╔══

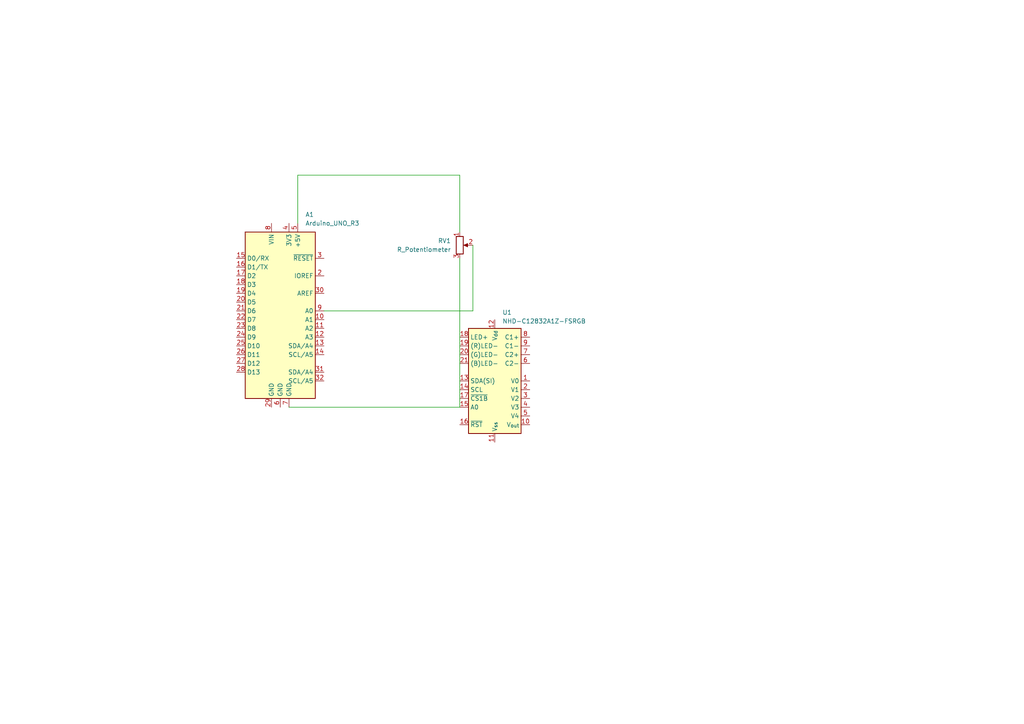
<source format=kicad_sch>
(kicad_sch (version 20230121) (generator eeschema)

  (uuid f4a23b0f-5cfa-4273-a729-1bc7a792777a)

  (paper "A4")

  


  (wire (pts (xy 137.16 90.17) (xy 93.98 90.17))
    (stroke (width 0) (type default))
    (uuid 09322645-192c-4500-b8d2-f1b994fd15cb)
  )
  (wire (pts (xy 133.35 74.93) (xy 133.35 118.11))
    (stroke (width 0) (type default))
    (uuid 0ed767d8-36ba-4223-951a-ca56755667af)
  )
  (wire (pts (xy 133.35 50.8) (xy 86.36 50.8))
    (stroke (width 0) (type default))
    (uuid 12b52523-7892-4b7d-9a67-f407a3f90953)
  )
  (wire (pts (xy 133.35 67.31) (xy 133.35 50.8))
    (stroke (width 0) (type default))
    (uuid 397f8c64-b145-41af-81ec-ea8992fbfe86)
  )
  (wire (pts (xy 86.36 50.8) (xy 86.36 64.77))
    (stroke (width 0) (type default))
    (uuid 75f0fd94-fc5c-45aa-9fac-01b0f0c7cd15)
  )
  (wire (pts (xy 137.16 71.12) (xy 137.16 90.17))
    (stroke (width 0) (type default))
    (uuid 9119021f-f906-45b0-b8a1-a8b6d49660d4)
  )
  (wire (pts (xy 133.35 118.11) (xy 83.82 118.11))
    (stroke (width 0) (type default))
    (uuid ab6ebc0b-a66c-4c9d-8f11-560e38ef94fd)
  )

  (symbol (lib_id "Display_Graphic:NHD-C12832A1Z-FSRGB") (at 143.51 110.49 0) (unit 1)
    (in_bom yes) (on_board yes) (dnp no) (fields_autoplaced)
    (uuid 236aff25-314c-429c-b961-453728661244)
    (property "Reference" "U1" (at 145.7041 90.6155 0)
      (effects (font (size 1.27 1.27)) (justify left))
    )
    (property "Value" "NHD-C12832A1Z-FSRGB" (at 145.7041 93.1555 0)
      (effects (font (size 1.27 1.27)) (justify left))
    )
    (property "Footprint" "Display:NHD-C12832A1Z-FSRGB" (at 143.51 110.49 0)
      (effects (font (size 1.27 1.27) italic) hide)
    )
    (property "Datasheet" "https://www.newhavendisplay.com/specs/NHD-C12832A1Z-FSRGB-FBW-3V.pdf" (at 143.51 110.49 0)
      (effects (font (size 1.27 1.27) italic) hide)
    )
    (pin "15" (uuid 9bb7917f-38cd-477e-ae9e-3cd227c487b7))
    (pin "6" (uuid 7ddb2861-14e9-4699-b04d-6a1dca477234))
    (pin "4" (uuid fbba5055-0e00-4c0a-864f-76d1c2291c36))
    (pin "5" (uuid b82f8935-9d3a-4c98-9e91-7b3fc1c91036))
    (pin "9" (uuid c312a6df-fc79-4b1f-9eae-855d295bd59a))
    (pin "2" (uuid fa2efee7-03a8-418a-b017-5469b7c0d447))
    (pin "7" (uuid 127e16e5-7634-4499-a1cf-4e8d6b33fc2a))
    (pin "3" (uuid 591ec1c6-4aa2-4ef9-bef2-b0214d1f52f9))
    (pin "14" (uuid 5161123d-b48f-4912-bb23-06b316854224))
    (pin "10" (uuid 57dced2b-4c2c-438b-996d-2faa3a88c09e))
    (pin "8" (uuid b151d4d4-a0aa-4653-96d1-bb557c1392da))
    (pin "21" (uuid 2123ac4a-b10e-4975-b335-d6b049066356))
    (pin "19" (uuid e0d88928-5228-4599-8618-7f45e8f3024b))
    (pin "12" (uuid b3729add-d19b-4686-94e3-0468dc9ccc45))
    (pin "20" (uuid 0ad66f3f-aef7-4c64-a51b-124b71758abf))
    (pin "1" (uuid f5f3e5bc-e1f4-490e-a857-d0f15d12c66b))
    (pin "11" (uuid 25bf42f9-479b-44f9-ae99-35a1048fd652))
    (pin "18" (uuid 491ff6cf-a02e-430d-824e-10d7e3872b3e))
    (pin "17" (uuid 376dc955-d968-4873-9733-391370c5ac5d))
    (pin "13" (uuid 24b8daf1-e672-480a-938b-8a9625331df9))
    (pin "16" (uuid 6b35355b-d55f-4377-86b8-6e96c00d05bc))
    (instances
      (project "iot"
        (path "/f4a23b0f-5cfa-4273-a729-1bc7a792777a"
          (reference "U1") (unit 1)
        )
      )
    )
  )

  (symbol (lib_id "MCU_Module:Arduino_UNO_R3") (at 81.28 90.17 0) (unit 1)
    (in_bom yes) (on_board yes) (dnp no) (fields_autoplaced)
    (uuid 4e64739e-490b-4c44-86e1-62d25b7906a9)
    (property "Reference" "A1" (at 88.5541 62.23 0)
      (effects (font (size 1.27 1.27)) (justify left))
    )
    (property "Value" "Arduino_UNO_R3" (at 88.5541 64.77 0)
      (effects (font (size 1.27 1.27)) (justify left))
    )
    (property "Footprint" "Module:Arduino_UNO_R3" (at 81.28 90.17 0)
      (effects (font (size 1.27 1.27) italic) hide)
    )
    (property "Datasheet" "https://www.arduino.cc/en/Main/arduinoBoardUno" (at 81.28 90.17 0)
      (effects (font (size 1.27 1.27)) hide)
    )
    (pin "9" (uuid 4832cd79-de0c-4785-bbed-8318b147ca50))
    (pin "5" (uuid 6b010c43-26de-4bdd-84fe-92b023afd380))
    (pin "20" (uuid 42f5a2fb-c63b-430b-9b2a-a3fa48c26467))
    (pin "8" (uuid a1d56685-262e-4462-ad1d-408673483f4f))
    (pin "1" (uuid b4b52c97-13ac-4d27-8ce9-f8fd5cb29f4c))
    (pin "21" (uuid f72a87cd-a149-41a1-9d2b-66d1ef3cf9f4))
    (pin "6" (uuid 6e26a6c7-d244-4dff-825d-93200b06f8cb))
    (pin "7" (uuid 342b93fd-51b4-48e0-bb43-87bd73490cf0))
    (pin "32" (uuid e380601c-06a0-4e13-904a-39b5fe3023f0))
    (pin "22" (uuid 82e1de99-d762-4758-a313-d1ff722bbc2b))
    (pin "19" (uuid 48c3b7e2-9a00-4b8c-be20-5352fcc2b0ec))
    (pin "30" (uuid 1114ae16-02a4-4f7c-92ef-5615e7cf3b3f))
    (pin "4" (uuid e56847b2-bf07-498c-9992-c0b41fcb3f24))
    (pin "31" (uuid f6ef2384-1e4b-489c-8426-56c2500da205))
    (pin "14" (uuid ac13c2d6-f708-4b4e-8af2-82dc5a7f7d24))
    (pin "25" (uuid a1e9365a-d687-43d9-80e2-bb26ccc80d68))
    (pin "17" (uuid fe7bd3d3-8557-4f4a-9163-b6a549746a77))
    (pin "27" (uuid 7f0615dc-1fb6-4248-8d91-fa16f7fbd74f))
    (pin "10" (uuid 35c76a9c-fbfd-42bc-b185-8b195d15d6fe))
    (pin "11" (uuid cf6035c8-8989-49b4-b356-a39787e6fdff))
    (pin "26" (uuid 0daeaee6-cec9-45e6-ba60-043bc6cebf28))
    (pin "3" (uuid dbdef985-76e9-4c27-b9b4-1970911b64e4))
    (pin "12" (uuid 983b64df-603c-424f-a143-51c606330c00))
    (pin "28" (uuid a93a561f-5a32-4022-9192-2b2444f29b73))
    (pin "15" (uuid 24b03ad6-18ff-41cb-a42e-937887c9dd97))
    (pin "23" (uuid 191aec35-ecdb-4fd5-b7de-860c638a9227))
    (pin "13" (uuid 1391465c-6dfc-44ce-a493-2e5756e0e9aa))
    (pin "24" (uuid 9ebb9f78-aa52-4285-950d-a9524e2f299b))
    (pin "29" (uuid a8e7b43f-e9ce-47b9-8380-3b8776d17f53))
    (pin "2" (uuid e1930d88-3861-416f-a255-6e6ab71e9ade))
    (pin "16" (uuid 7972dcf8-bd82-44ad-8288-464ebbbeb2e8))
    (pin "18" (uuid 8219c84c-0efb-4b1e-870e-5a0cb5bcce53))
    (instances
      (project "iot"
        (path "/f4a23b0f-5cfa-4273-a729-1bc7a792777a"
          (reference "A1") (unit 1)
        )
      )
    )
  )

  (symbol (lib_id "Device:R_Potentiometer") (at 133.35 71.12 0) (unit 1)
    (in_bom yes) (on_board yes) (dnp no) (fields_autoplaced)
    (uuid f2d5e8fe-d9aa-4392-b8bb-3964136fbc8b)
    (property "Reference" "RV1" (at 130.81 69.85 0)
      (effects (font (size 1.27 1.27)) (justify right))
    )
    (property "Value" "R_Potentiometer" (at 130.81 72.39 0)
      (effects (font (size 1.27 1.27)) (justify right))
    )
    (property "Footprint" "" (at 133.35 71.12 0)
      (effects (font (size 1.27 1.27)) hide)
    )
    (property "Datasheet" "~" (at 133.35 71.12 0)
      (effects (font (size 1.27 1.27)) hide)
    )
    (pin "2" (uuid 6a19f7e8-4491-4028-81aa-bb28f33b07b8))
    (pin "1" (uuid 5f7aba69-0ad8-4e0a-b1ba-7e8c8eb7ee48))
    (pin "3" (uuid 01757a96-ef78-4a0b-80b7-2e7e7e92b551))
    (instances
      (project "iot"
        (path "/f4a23b0f-5cfa-4273-a729-1bc7a792777a"
          (reference "RV1") (unit 1)
        )
      )
    )
  )

  (sheet_instances
    (path "/" (page "1"))
  )
)

</source>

╚══

> [Aim of the exercise] Give the number of lines in the entries that contain "Value", and add nothing.

> [Task result] 3